Aim of the exercise
Copy out every line of text from the entries below, keeping each line exactly as it appears, and leave out the pictures.
※
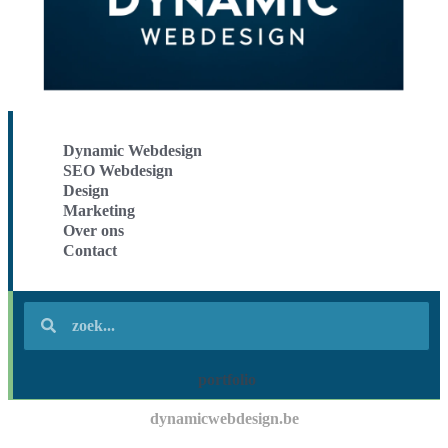
Dynamic Webdesign
SEO Webdesign
Design
Marketing
Over ons
Contact
portfolio
dynamicwebdesign.be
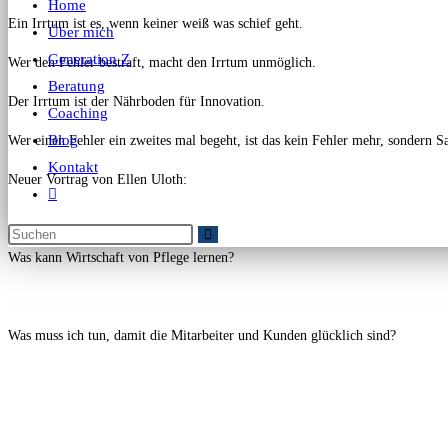
Home
Ein Irrtum ist es, wenn keiner weiß was schief geht.
Über mich
Generation Z
Wer den Fehler bestraft, macht den Irrtum unmöglich.
Beratung
Der Irrtum ist der Nährboden für Innovation.
Coaching
Blog
Wer einen Fehler ein zweites mal begeht, ist das kein Fehler mehr, sondern S
Kontakt
Neuer Vortrag von Ellen Uloth:
Was kann Wirtschaft von Pflege lernen?
Was muss ich tun, damit die Mitarbeiter und Kunden glücklich sind?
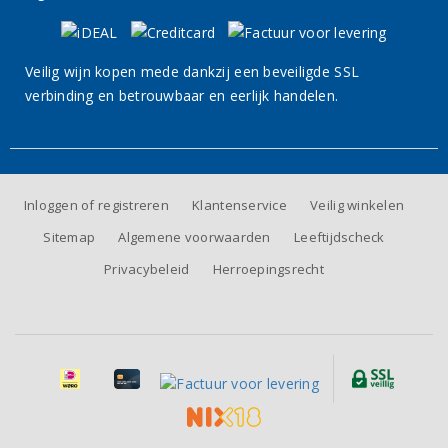
Veilig wijn kopen mede dankzij een beveiligde SSL
verbinding en betrouwbaar en eerlijk handelen.
Inloggen of registreren
Klantenservice
Veilig winkelen
Sitemap
Algemene voorwaarden
Leeftijdscheck
Privacybeleid
Herroepingsrecht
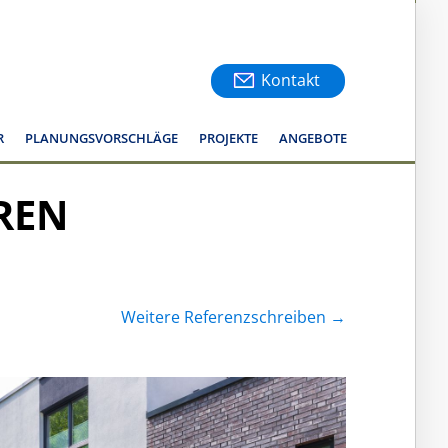
Kontakt
R
PLANUNGSVORSCHLÄGE
PROJEKTE
ANGEBOTE
REN
Weitere Referenzschreiben →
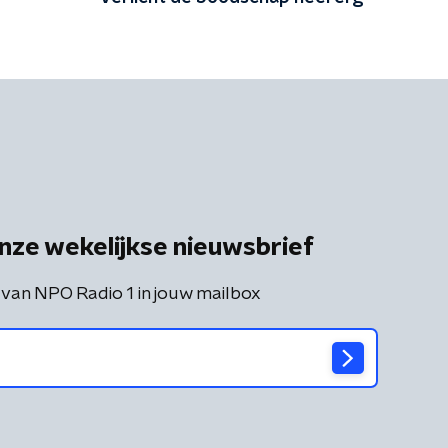
nze wekelijkse nieuwsbrief
 van NPO Radio 1 in jouw mailbox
※
Output for this task
Dynamic Webdesign
SEO Webdesign
Design
Marketing
Over ons
Contact
portfolio
dynamicwebdesign.be
Home
Ein Irrtum ist es, wenn keiner weiß was schief geht.
Über mich
Generation Z
Wer den Fehler bestraft, macht den Irrtum unmöglich.
Beratung
Der Irrtum ist der Nährboden für Innovation.
Coaching
Blog
Wer einen Fehler ein zweites mal begeht, ist das kein Fehler mehr, sondern S
Kontakt
Neuer Vortrag von Ellen Uloth:
Was kann Wirtschaft von Pflege lernen?
Was muss ich tun, damit die Mitarbeiter und Kunden glücklich sind?
Veilig wijn kopen mede dankzij een beveiligde SSL
verbinding en betrouwbaar en eerlijk handelen.
Inloggen of registreren
Klantenservice
Veilig winkelen
Sitemap
Algemene voorwaarden
Leeftijdscheck
Privacybeleid
Herroepingsrecht
Kontakt
R
PLANUNGSVORSCHLÄGE
PROJEKTE
ANGEBOTE
REN
Weitere Referenzschreiben →
nze wekelijkse nieuwsbrief
 van NPO Radio 1 in jouw mailbox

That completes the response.